Stated problem
Render the lines below as a Markdown table with the columns "Number" and "Line," numbering each row and skipping any blank lines.

Input rows
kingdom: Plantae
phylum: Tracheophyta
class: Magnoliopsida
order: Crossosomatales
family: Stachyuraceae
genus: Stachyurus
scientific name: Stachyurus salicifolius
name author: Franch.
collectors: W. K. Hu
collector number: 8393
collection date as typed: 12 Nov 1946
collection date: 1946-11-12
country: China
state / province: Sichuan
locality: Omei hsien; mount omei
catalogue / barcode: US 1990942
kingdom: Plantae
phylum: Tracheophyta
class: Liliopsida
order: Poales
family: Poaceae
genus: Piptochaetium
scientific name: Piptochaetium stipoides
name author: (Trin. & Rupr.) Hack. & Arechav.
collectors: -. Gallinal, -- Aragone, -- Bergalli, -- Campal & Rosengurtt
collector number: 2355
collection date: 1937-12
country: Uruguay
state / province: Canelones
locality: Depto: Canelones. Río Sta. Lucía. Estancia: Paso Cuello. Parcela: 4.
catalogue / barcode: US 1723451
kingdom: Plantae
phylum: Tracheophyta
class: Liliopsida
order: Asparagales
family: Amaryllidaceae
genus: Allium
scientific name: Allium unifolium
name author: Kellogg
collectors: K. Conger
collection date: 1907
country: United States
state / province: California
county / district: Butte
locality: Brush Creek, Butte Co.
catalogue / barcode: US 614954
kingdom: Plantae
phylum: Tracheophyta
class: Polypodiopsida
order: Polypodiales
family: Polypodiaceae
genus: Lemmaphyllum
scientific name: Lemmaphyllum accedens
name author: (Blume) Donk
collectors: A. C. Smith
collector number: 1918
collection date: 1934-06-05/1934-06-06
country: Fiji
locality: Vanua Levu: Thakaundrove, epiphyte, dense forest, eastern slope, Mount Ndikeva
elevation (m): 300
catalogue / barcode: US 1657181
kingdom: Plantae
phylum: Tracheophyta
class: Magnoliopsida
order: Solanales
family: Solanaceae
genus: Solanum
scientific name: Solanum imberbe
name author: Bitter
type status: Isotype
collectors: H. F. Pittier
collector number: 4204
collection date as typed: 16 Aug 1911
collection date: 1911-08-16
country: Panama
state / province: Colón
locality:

Exercise answer
| Number | Line |
|---|---|
| 1 | kingdom: Plantae |
| 2 | phylum: Tracheophyta |
| 3 | class: Magnoliopsida |
| 4 | order: Crossosomatales |
| 5 | family: Stachyuraceae |
| 6 | genus: Stachyurus |
| 7 | scientific name: Stachyurus salicifolius |
| 8 | name author: Franch. |
| 9 | collectors: W. K. Hu |
| 10 | collector number: 8393 |
| 11 | collection date as typed: 12 Nov 1946 |
| 12 | collection date: 1946-11-12 |
| 13 | country: China |
| 14 | state / province: Sichuan |
| 15 | locality: Omei hsien; mount omei |
| 16 | catalogue / barcode: US 1990942 |
| 17 | kingdom: Plantae |
| 18 | phylum: Tracheophyta |
| 19 | class: Liliopsida |
| 20 | order: Poales |
| 21 | family: Poaceae |
| 22 | genus: Piptochaetium |
| 23 | scientific name: Piptochaetium stipoides |
| 24 | name author: (Trin. & Rupr.) Hack. & Arechav. |
| 25 | collectors: -. Gallinal, -- Aragone, -- Bergalli, -- Campal & Rosengurtt |
| 26 | collector number: 2355 |
| 27 | collection date: 1937-12 |
| 28 | country: Uruguay |
| 29 | state / province: Canelones |
| 30 | locality: Depto: Canelones. Río Sta. Lucía. Estancia: Paso Cuello. Parcela: 4. |
| 31 | catalogue / barcode: US 1723451 |
| 32 | kingdom: Plantae |
| 33 | phylum: Tracheophyta |
| 34 | class: Liliopsida |
| 35 | order: Asparagales |
| 36 | family: Amaryllidaceae |
| 37 | genus: Allium |
| 38 | scientific name: Allium unifolium |
| 39 | name author: Kellogg |
| 40 | collectors: K. Conger |
| 41 | collection date: 1907 |
| 42 | country: United States |
| 43 | state / province: California |
| 44 | county / district: Butte |
| 45 | locality: Brush Creek, Butte Co. |
| 46 | catalogue / barcode: US 614954 |
| 47 | kingdom: Plantae |
| 48 | phylum: Tracheophyta |
| 49 | class: Polypodiopsida |
| 50 | order: Polypodiales |
| 51 | family: Polypodiaceae |
| 52 | genus: Lemmaphyllum |
| 53 | scientific name: Lemmaphyllum accedens |
| 54 | name author: (Blume) Donk |
| 55 | collectors: A. C. Smith |
| 56 | collector number: 1918 |
| 57 | collection date: 1934-06-05/1934-06-06 |
| 58 | country: Fiji |
| 59 | locality: Vanua Levu: Thakaundrove, epiphyte, dense forest, eastern slope, Mount Ndikeva |
| 60 | elevation (m): 300 |
| 61 | catalogue / barcode: US 1657181 |
| 62 | kingdom: Plantae |
| 63 | phylum: Tracheophyta |
| 64 | class: Magnoliopsida |
| 65 | order: Solanales |
| 66 | family: Solanaceae |
| 67 | genus: Solanum |
| 68 | scientific name: Solanum imberbe |
| 69 | name author: Bitter |
| 70 | type status: Isotype |
| 71 | collectors: H. F. Pittier |
| 72 | collector number: 4204 |
| 73 | collection date as typed: 16 Aug 1911 |
| 74 | collection date: 1911-08-16 |
| 75 | country: Panama |
| 76 | state / province: Colón |
| 77 | locality: |